Excellent episode!! Some random thoughts while listening: --I believe earlier diagnosis can help prevent or minimize other autoimmune-related complications by getting on hydrocortisone earlier. The more comorbidities you have, the more challenging it can be to manage adrenal insufficiency, so please get help when you need it --The stairs reminder is very beneficial as a helpful guage of the cortisol level. For me, it's the difference between quickly walking up the steps unaided to having my legs feel super-heavy and needing to drag myself up step by step using the railing. --I love the new "push off" phrase! :)

@chronicallyfit_withjill Месяц назад

@@SRSAtlantis yup we need to push off sometimes!!!❤️❤️❤️

@user-vk4vw4le1c Месяц назад

Well congratulations you’re getting married I hope and pray you have a wonderful marriage that’s beautiful you got a good helper there. I’m sure a partner and thank y’all for this video. It’s been very helpful. May God bless y’all. We need all the help we can get from each other, but especially from God Almighty.

@annschroeder2850 Месяц назад

Love ❤️ all of the stories from people with adrenal insuffiency. I have hypopituitarism.

@chronicallyfit_withjill Месяц назад

@@annschroeder2850 ❤️❤️❤️

@sandrawheeler1521 Месяц назад

Fantastic interview.. Loved it. Loved the " push off". Term...😅😅😅Going to remember that....As i think we all do push way too hard... Then we must remind ourselves say to ourselves.. " push off"... the pushing....😅😅Love how organised you are . Thats a great idea to write a schedule..!! So we dont " overpush ourselves" And so important to give ourselves those important breaks. For nutrition, rest and pop our magic pill😅😅😅. To keep our bodies functioning. I find listening to my body is the most important thing. As our bodys will always tell us when to stop abd rest. But we are human. And push.
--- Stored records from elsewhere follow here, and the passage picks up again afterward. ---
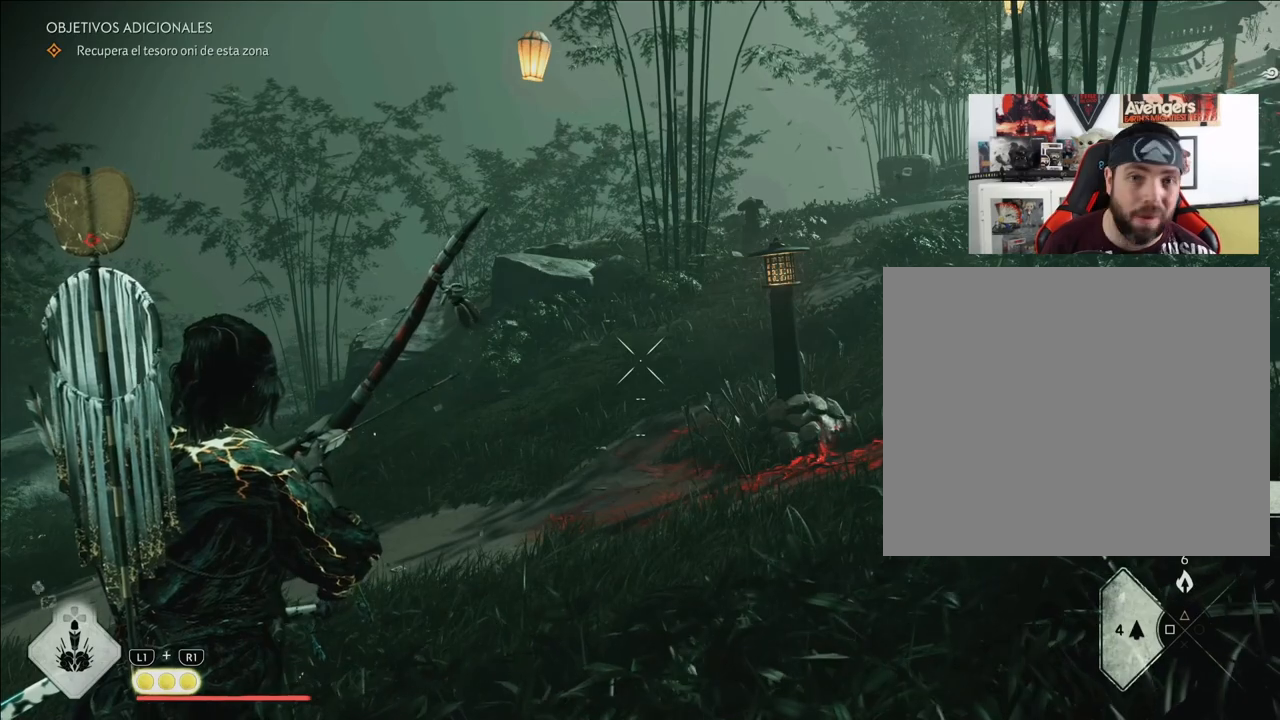
{"buttons": ["L2"], "left_stick": "center", "right_stick": "center", "events": []}
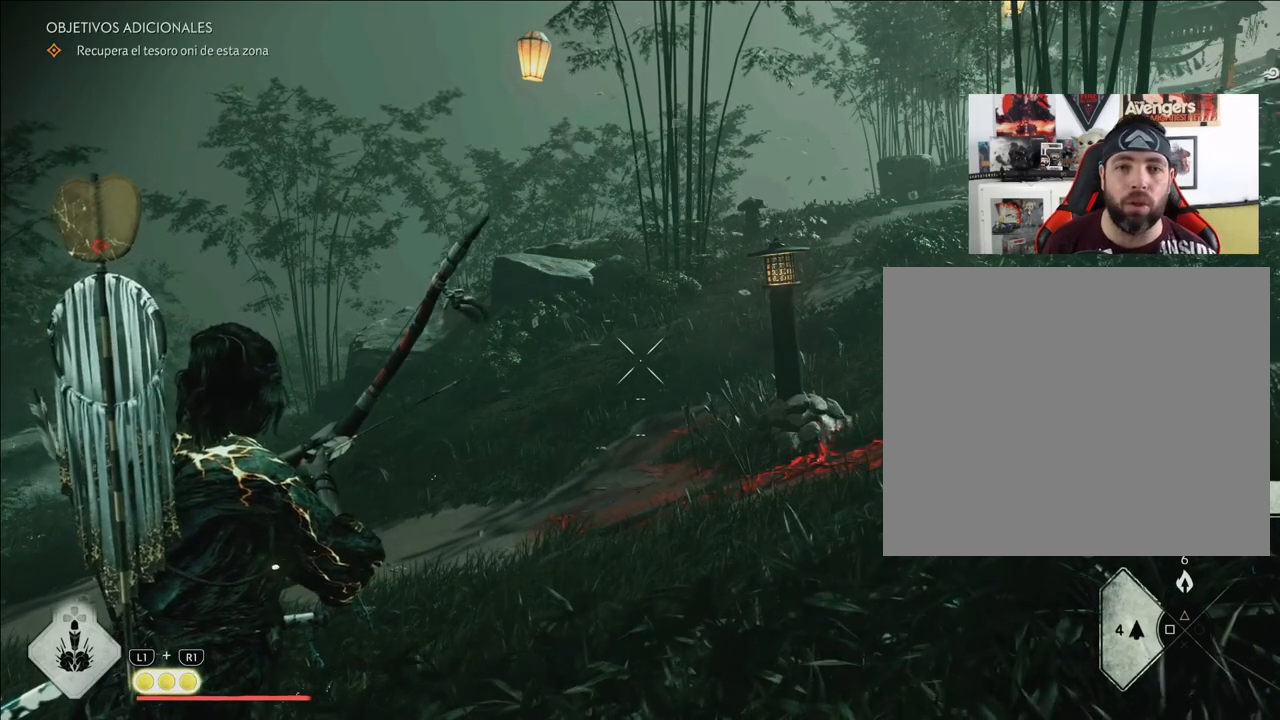
{"buttons": ["L2"], "left_stick": "center", "right_stick": "center", "events": []}
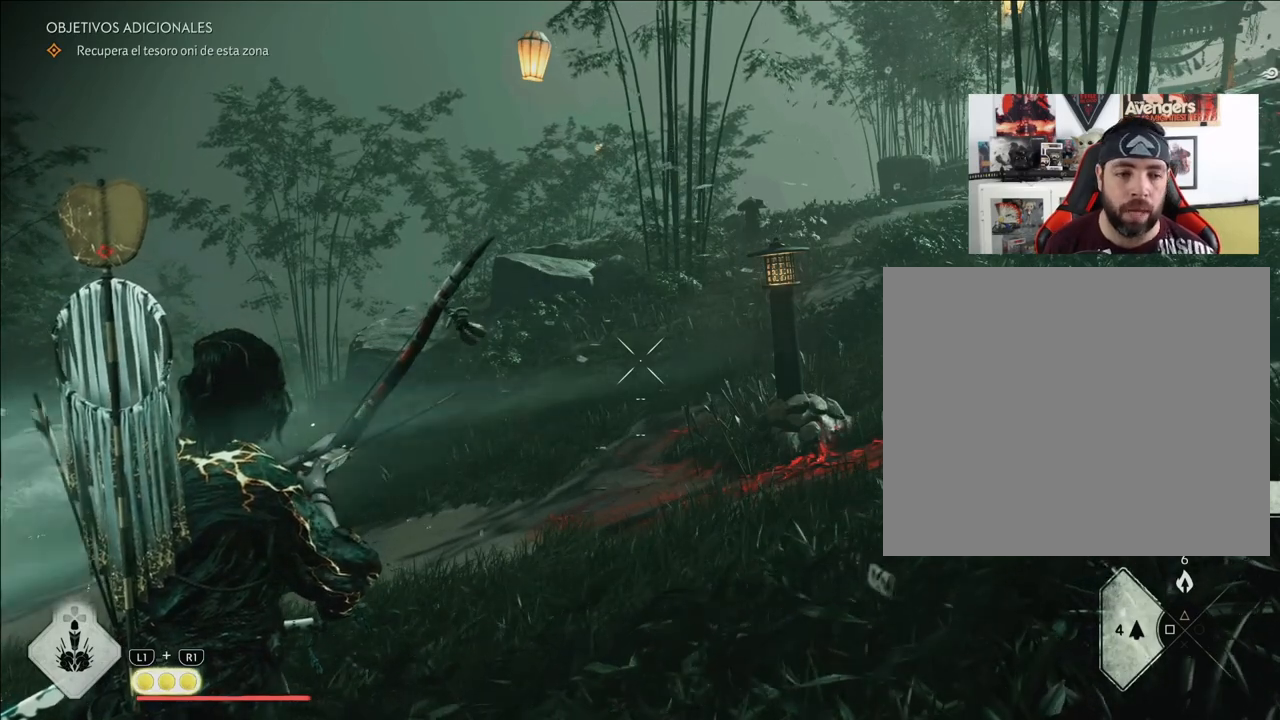
{"buttons": ["L2", "R2"], "left_stick": "center", "right_stick": "center", "events": [[383, "R2", "down"]]}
Then collapse in an exhausted tearfull heap !! Which can always be avoided...pacing and managing...i set alarms on my phone when i need to tske my meds... so i cant forget. And yes that 4pm slump of energy draining away. Brain function going... soon reminds us to pop our magic pill....Then we feel almost human again😅😅😅. Early nights...yes...lots of sleep.. i love wgat you said Jill" find sonething in life that lights up your soul" Tottally agree..Thats what makes life worth living. Mskes us feel happy . Happy mind happy body...so connectted..we all need to find something we love doing...and get on and live our lives to the full...This illness will not stop us...living our lives....we just need to take care of ourselves. Mind body nutrition...lots of self love....and pushing off...😅😅😅

@chronicallyfit_withjill Месяц назад

@@sandrawheeler1521 you got this my friend ❤️❤️❤️

@user-vk4vw4le1c Месяц назад

I was in hundreds and 30s and when I got sick I lost so much weight away like 103 pounds now

@user-cr1pn5vf2t Месяц назад

I was just diagnosed this week that my cortizol was really low. They are sending me Monday morning for some kind of infusions and then they are going to test my adrenal function and do other test after the infusion, I'm so scared I hope and pray I don't have this diesease!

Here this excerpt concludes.